===== Data provided =====

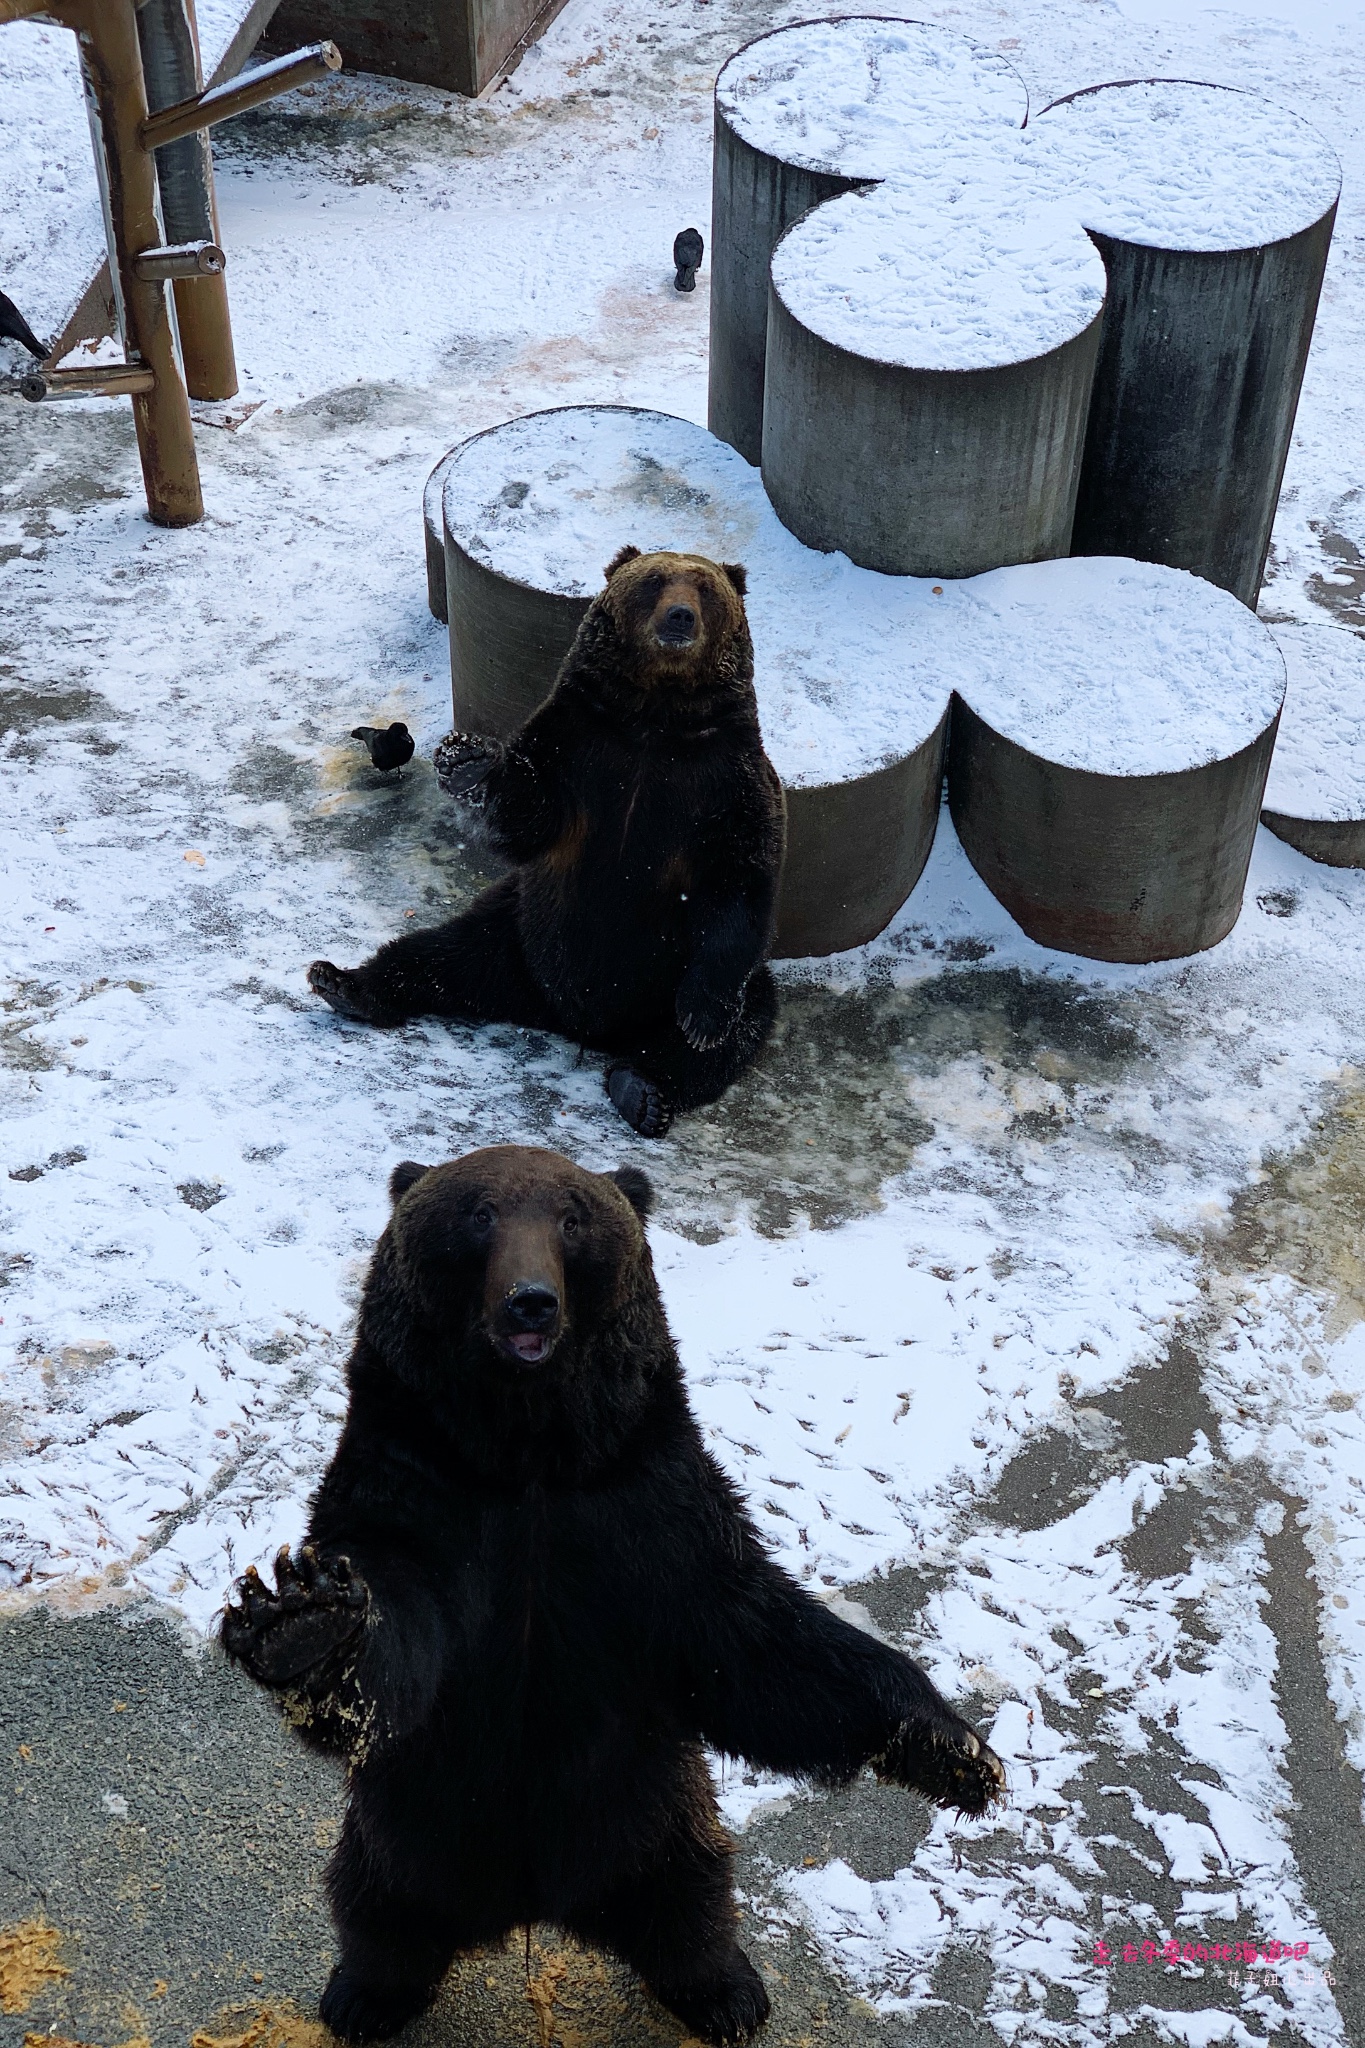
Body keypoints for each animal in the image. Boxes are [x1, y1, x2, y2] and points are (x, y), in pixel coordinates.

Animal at [222, 1146, 1002, 2039]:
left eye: (572, 1217)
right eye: (479, 1213)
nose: (531, 1299)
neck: (527, 1451)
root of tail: (530, 1905)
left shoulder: (645, 1509)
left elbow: (759, 1644)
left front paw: (954, 1752)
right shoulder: (417, 1487)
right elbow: (393, 1643)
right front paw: (298, 1622)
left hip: (654, 1822)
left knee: (695, 1907)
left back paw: (728, 1993)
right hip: (408, 1833)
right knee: (374, 1911)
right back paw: (363, 1997)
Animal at [304, 552, 785, 1146]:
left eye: (705, 588)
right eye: (654, 581)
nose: (680, 617)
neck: (657, 715)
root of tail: (568, 1019)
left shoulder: (727, 777)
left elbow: (740, 880)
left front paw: (701, 1018)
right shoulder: (576, 743)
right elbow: (526, 814)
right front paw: (468, 759)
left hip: (666, 980)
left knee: (727, 1035)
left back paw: (644, 1090)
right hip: (517, 932)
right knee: (438, 953)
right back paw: (342, 982)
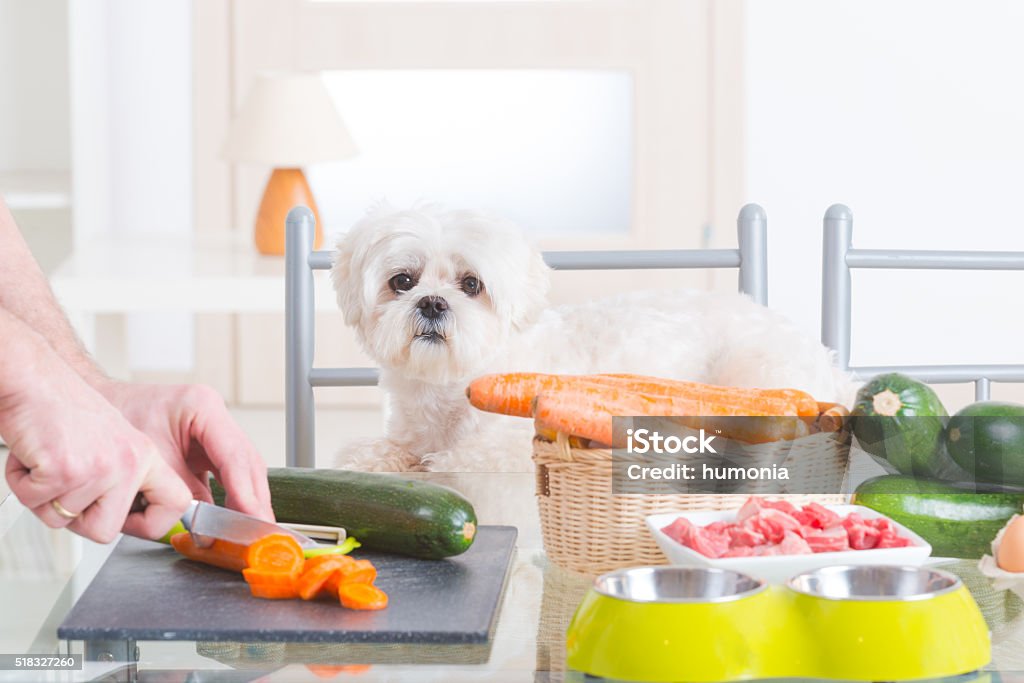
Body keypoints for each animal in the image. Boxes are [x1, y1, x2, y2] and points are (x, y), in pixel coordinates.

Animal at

=====

What you should do:
Whenever images occur above, omit them and retype each line exactly as it stands.

Solution for this exercise:
Body keypoints for each animal in the image. Boxes are [x1, y1, x2, y2] and points are (x, y), in pixel coordinates.

Animal at [222, 1146, 1002, 2039]:
left eye: (572, 1217)
right eye: (479, 1213)
nose: (531, 1299)
neck: (527, 1451)
root of tail: (530, 1905)
left shoulder: (645, 1509)
left elbow: (759, 1644)
left front paw: (954, 1752)
right shoulder: (417, 1487)
right elbow: (393, 1643)
right front paw: (298, 1622)
left hip: (654, 1822)
left knee: (695, 1907)
left back paw: (728, 1993)
right hip: (408, 1833)
right knee: (374, 1911)
right back paw: (363, 1997)
Animal at [304, 552, 785, 1146]:
left eye: (705, 588)
right eye: (654, 581)
nose: (680, 617)
neck: (657, 715)
root of tail: (568, 1019)
left shoulder: (727, 777)
left elbow: (740, 880)
left front paw: (701, 1018)
right shoulder: (576, 743)
right elbow: (526, 814)
right front paw: (468, 759)
left hip: (666, 980)
left knee: (727, 1035)
left back paw: (644, 1090)
right hip: (517, 932)
right knee: (438, 953)
right back paw: (342, 982)
Body keypoints for each animal in the image. Boxes are [x1, y1, x2, y2] and points are (x, y), in pixel coordinates.

Animal at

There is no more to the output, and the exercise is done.